## Text section
Working with Python packages

By Matt Murbach

This page is the third post in a series of introductory python tutorials:
1. Installing Python using Conda
2. Getting started with Jupyter
3. Using Python packages - this tutorial
4. Working with data
5. Making figures in Python


Python is a powerful language, however, the real strength of the Python environment comes from the open-source community that has written 1000s of packages to make certain tasks easier.

Eventually, we will cover how to write your own packages to better organize your own code or share your work, but this tutorial will focus on introducing some of the most widely used packages in scientific research. This is not meant to be a comprehensive review of the Python ecosystem but rather a high-level overview to provide a flavor of different packages.

Installing Python Packages

There are several methods for installing Python packages. In our tutorials, we will use Conda as our default package manager due to it’s relative ease of use. For packages that aren’t on Conda, we suggest using pip to install from the Python Package Index (PyPI).

Conda is a non-python specific package manager

Notes:

  • Conda installs from binaries and is much better at handling non-Python dependencies than pip

Examples:

conda install scipy

conda list --export > package-list.txt

PyPI and pip

PyPI is the Python Package Index - an open repository that anyone can submit a package to.

Notes:

  • We can use pip to install packages from PyPI and use them in our own code.

## Raw data
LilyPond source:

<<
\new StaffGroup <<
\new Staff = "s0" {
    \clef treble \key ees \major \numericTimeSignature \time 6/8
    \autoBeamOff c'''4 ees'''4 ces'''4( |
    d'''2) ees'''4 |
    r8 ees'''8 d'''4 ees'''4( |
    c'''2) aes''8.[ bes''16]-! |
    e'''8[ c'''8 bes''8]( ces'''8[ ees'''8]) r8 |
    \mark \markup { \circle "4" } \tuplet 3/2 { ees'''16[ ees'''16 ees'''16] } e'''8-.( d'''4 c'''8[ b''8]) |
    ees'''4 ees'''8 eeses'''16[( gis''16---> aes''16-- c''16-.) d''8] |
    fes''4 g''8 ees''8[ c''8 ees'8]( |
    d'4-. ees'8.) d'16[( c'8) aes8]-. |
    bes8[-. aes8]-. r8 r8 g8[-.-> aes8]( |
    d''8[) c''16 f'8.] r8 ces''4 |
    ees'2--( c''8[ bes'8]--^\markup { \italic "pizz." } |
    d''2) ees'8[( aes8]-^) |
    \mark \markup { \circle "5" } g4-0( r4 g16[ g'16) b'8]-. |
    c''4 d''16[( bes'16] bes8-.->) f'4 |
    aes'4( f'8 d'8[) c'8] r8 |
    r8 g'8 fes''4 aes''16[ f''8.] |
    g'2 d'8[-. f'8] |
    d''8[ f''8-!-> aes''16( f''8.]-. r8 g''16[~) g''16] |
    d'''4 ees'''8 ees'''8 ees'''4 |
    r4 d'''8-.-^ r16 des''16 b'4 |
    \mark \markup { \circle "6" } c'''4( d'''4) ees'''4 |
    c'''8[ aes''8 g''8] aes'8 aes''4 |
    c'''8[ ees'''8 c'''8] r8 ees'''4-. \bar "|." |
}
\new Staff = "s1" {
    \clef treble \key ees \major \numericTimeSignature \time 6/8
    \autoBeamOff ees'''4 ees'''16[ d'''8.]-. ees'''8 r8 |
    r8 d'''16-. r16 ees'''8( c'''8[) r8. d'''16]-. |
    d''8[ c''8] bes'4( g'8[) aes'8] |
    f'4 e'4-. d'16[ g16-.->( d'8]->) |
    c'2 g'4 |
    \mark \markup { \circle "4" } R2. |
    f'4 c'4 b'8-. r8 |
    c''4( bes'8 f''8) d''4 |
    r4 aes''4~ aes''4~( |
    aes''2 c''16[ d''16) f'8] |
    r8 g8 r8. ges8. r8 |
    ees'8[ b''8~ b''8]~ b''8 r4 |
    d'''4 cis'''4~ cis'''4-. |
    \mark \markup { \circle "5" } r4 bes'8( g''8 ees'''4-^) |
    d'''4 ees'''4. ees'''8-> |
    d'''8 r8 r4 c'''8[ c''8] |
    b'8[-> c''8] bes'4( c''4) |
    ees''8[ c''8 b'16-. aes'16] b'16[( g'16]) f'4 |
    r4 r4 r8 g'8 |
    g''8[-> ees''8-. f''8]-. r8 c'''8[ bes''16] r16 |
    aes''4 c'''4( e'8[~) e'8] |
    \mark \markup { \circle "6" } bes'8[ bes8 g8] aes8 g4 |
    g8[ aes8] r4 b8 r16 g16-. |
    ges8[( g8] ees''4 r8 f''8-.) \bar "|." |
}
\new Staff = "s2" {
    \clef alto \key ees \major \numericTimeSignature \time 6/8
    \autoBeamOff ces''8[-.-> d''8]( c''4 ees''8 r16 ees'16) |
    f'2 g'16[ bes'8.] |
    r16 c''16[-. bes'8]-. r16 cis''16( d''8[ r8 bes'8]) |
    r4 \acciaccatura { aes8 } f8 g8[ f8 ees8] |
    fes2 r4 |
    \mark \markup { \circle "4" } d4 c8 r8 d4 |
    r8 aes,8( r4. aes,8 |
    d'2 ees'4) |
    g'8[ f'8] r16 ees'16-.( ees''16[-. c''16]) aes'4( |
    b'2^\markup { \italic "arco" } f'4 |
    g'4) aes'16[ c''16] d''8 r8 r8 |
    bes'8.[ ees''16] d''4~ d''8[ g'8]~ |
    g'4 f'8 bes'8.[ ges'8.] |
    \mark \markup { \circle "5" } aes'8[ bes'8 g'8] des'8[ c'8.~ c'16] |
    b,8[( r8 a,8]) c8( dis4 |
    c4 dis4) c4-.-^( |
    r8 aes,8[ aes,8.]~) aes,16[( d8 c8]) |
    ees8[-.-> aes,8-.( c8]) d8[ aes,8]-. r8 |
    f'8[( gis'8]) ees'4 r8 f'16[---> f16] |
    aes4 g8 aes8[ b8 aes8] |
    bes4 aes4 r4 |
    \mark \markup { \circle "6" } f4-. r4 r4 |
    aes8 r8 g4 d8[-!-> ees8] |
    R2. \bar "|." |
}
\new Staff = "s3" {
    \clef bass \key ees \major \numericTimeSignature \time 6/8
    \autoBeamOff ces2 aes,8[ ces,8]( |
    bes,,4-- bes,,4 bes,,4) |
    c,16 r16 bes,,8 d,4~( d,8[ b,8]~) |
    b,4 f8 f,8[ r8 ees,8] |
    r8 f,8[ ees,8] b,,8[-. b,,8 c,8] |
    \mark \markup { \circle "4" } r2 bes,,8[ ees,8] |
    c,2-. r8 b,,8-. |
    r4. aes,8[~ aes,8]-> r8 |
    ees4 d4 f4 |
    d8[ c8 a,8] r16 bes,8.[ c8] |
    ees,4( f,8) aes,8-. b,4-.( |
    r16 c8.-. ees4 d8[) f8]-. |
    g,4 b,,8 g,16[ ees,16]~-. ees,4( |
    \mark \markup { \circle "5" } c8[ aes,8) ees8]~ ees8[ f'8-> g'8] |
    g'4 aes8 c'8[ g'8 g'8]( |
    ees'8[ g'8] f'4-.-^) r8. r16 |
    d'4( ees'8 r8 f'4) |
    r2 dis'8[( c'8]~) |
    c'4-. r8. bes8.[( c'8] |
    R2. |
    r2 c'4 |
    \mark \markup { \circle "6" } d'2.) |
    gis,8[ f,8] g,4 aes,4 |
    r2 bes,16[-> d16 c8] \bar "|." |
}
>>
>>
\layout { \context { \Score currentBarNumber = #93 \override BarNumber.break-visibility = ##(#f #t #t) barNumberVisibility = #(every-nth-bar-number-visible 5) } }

## Required work
1. In the tutorial on Python packages, what tool is suggested for installing packages that aren't available on Conda?
2. Identify every line of the entries that contains the string "circle", and copy each of those lines. Case counts.

## Correct answers
1. pip, to install from the Python Package Index (PyPI).

2.
    \mark \markup { \circle "4" } \tuplet 3/2 { ees'''16[ ees'''16 ees'''16] } e'''8-.( d'''4 c'''8[ b''8]) |
    \mark \markup { \circle "5" } g4-0( r4 g16[ g'16) b'8]-. |
    \mark \markup { \circle "6" } c'''4( d'''4) ees'''4 |
    \mark \markup { \circle "4" } R2. |
    \mark \markup { \circle "5" } r4 bes'8( g''8 ees'''4-^) |
    \mark \markup { \circle "6" } bes'8[ bes8 g8] aes8 g4 |
    \mark \markup { \circle "4" } d4 c8 r8 d4 |
    \mark \markup { \circle "5" } aes'8[ bes'8 g'8] des'8[ c'8.~ c'16] |
    \mark \markup { \circle "6" } f4-. r4 r4 |
    \mark \markup { \circle "4" } r2 bes,,8[ ees,8] |
    \mark \markup { \circle "5" } c8[ aes,8) ees8]~ ees8[ f'8-> g'8] |
    \mark \markup { \circle "6" } d'2.) |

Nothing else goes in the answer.